* INSTRUCTIONS TO FOLLOW
Write out every line exactly, from the first line of the records below through the line that contains "The focus of".

* EXTRACTED ENTRIES

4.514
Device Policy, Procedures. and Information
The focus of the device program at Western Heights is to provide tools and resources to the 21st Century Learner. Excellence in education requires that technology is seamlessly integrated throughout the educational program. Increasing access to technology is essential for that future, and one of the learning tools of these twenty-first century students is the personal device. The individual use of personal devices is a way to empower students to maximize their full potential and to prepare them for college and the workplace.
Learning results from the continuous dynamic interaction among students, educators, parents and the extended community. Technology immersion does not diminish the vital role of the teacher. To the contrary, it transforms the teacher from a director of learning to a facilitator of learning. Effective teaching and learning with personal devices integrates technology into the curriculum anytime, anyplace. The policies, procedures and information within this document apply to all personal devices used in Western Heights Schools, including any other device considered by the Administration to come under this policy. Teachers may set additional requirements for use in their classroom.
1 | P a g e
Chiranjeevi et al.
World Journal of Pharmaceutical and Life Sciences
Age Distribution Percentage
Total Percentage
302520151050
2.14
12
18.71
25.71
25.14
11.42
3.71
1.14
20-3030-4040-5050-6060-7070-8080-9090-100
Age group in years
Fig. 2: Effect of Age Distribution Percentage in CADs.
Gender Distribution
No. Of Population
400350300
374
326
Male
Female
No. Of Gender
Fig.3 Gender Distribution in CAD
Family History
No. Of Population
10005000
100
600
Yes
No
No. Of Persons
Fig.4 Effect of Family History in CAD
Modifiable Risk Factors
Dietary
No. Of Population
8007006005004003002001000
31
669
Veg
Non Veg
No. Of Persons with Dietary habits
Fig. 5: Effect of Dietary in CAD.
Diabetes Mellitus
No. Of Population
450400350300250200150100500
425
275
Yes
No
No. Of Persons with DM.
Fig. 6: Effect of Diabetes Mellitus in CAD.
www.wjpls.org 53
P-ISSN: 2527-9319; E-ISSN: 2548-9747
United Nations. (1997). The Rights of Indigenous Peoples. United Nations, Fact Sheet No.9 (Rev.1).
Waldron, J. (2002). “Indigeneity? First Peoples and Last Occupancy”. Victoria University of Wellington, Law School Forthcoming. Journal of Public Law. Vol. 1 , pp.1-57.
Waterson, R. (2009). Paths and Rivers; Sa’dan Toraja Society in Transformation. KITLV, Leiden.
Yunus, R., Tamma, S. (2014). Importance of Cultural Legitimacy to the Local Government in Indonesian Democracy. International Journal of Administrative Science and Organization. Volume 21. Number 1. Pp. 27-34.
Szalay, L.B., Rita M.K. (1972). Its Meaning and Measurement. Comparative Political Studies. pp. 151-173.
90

* RESULT OF THE TASK
4.514
Device Policy, Procedures. and Information
The focus of the device program at Western Heights is to provide tools and resources to the 21st Century Learner. Excellence in education requires that technology is seamlessly integrated throughout the educational program. Increasing access to technology is essential for that future, and one of the learning tools of these twenty-first century students is the personal device. The individual use of personal devices is a way to empower students to maximize their full potential and to prepare them for college and the workplace.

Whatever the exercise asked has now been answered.